Introduction Around the globe, unintended pregnancy rates remain high, especially among women in low and middle-income countries. A major contributor is contraceptive discontinuation. This study aims to synthesize the rates of early hormonal contraceptive discontinuation (i.e., discontinuation prior to 12 months of use) and the impact of side effects on discontinuation. Methods A systematic review of seven databases covered articles published between 2011 and 2021. Observational studies that assessed choices about hormonal contraceptive use were included in the final review. As reported in each article reviewed, the pooled proportions of early contraceptive discontinuation rates were calculated using a random effects model. Qualitative and quantitative data about the influence of side effects on discontinuation of hormonal contraception were synthesized using a narrative approach.

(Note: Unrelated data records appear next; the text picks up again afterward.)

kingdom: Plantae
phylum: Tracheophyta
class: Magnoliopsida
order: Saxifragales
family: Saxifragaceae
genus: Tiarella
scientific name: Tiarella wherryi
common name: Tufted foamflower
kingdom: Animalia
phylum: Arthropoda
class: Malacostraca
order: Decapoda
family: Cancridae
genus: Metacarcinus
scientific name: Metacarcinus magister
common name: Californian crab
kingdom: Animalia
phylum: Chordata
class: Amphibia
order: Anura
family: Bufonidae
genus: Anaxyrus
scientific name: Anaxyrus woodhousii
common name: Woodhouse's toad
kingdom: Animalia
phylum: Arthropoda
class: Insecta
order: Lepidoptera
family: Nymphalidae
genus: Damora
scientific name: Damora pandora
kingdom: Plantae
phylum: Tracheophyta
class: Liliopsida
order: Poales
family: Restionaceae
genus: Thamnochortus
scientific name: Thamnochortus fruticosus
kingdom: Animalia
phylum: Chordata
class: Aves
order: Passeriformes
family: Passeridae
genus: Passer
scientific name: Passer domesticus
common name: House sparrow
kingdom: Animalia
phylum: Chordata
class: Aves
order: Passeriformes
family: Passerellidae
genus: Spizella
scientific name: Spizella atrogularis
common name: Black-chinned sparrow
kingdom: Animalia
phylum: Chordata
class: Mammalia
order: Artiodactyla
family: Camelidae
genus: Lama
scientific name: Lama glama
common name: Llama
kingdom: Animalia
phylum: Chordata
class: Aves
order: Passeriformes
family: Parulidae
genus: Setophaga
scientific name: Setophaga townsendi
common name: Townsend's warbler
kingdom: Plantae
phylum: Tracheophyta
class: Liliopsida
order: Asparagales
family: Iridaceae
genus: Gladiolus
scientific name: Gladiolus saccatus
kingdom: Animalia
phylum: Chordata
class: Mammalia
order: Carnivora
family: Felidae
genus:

Results Fifty studies met the inclusion criteria. The pooled overall early discontinuation rate was 26% (95% CI: 21–32%). The pooled early discontinuation rates for short-acting hormonal methods like oral contraceptives and injectables were 42% (95% CI: 20–67%) and 21% (95% CI: 7–40%), respectively. Meanwhile, the pooled discontinuation rates for long-acting hormonal methods like implants and intrauterine devices were 22% (95% CI: 16–28%) and 17% (95% CI: 11–24%), respectively. The side effects mentioned most frequently as contributing to hormonal contraceptive discontinuation were abnormal bleeding, abdominal pain, nausea, vomiting, cramping, headaches, mood changes, and sexual and genitourinary side effects. Discussion/ Conclusion High rates of early contraceptive discontinuation persist with varying levels of discontinuation based on contraceptive type. Side effects play a major role in hormonal contraceptive discontinuation. However, there is a dearth of evidence on managing side effects, making this an important area for future research.